__Required action__
Filter the entries below down to the lines that hold "économie".

__Entries provided__
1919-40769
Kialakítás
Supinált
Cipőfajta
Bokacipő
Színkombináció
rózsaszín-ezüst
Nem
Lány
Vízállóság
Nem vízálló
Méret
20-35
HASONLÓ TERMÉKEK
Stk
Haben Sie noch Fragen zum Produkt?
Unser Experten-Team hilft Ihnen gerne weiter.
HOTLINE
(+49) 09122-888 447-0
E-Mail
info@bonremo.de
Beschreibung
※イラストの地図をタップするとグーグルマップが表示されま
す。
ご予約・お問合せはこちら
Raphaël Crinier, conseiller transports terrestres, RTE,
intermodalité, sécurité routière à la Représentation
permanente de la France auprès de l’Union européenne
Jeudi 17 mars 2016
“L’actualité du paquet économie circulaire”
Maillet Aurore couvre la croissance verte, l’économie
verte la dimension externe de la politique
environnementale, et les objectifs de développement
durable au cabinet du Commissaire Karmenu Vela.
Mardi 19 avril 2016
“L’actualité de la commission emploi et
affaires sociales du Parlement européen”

--

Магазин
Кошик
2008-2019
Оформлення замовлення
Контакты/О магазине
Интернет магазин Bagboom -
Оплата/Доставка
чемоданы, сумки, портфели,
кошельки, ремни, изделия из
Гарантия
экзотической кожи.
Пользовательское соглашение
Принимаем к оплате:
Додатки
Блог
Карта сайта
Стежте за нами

---

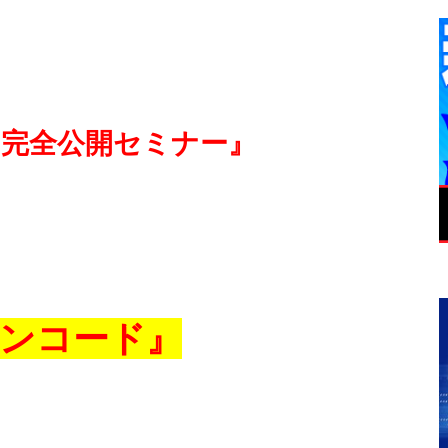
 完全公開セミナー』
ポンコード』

__Answer to the exercise__
“L’actualité du paquet économie circulaire”
Maillet Aurore couvre la croissance verte, l’économie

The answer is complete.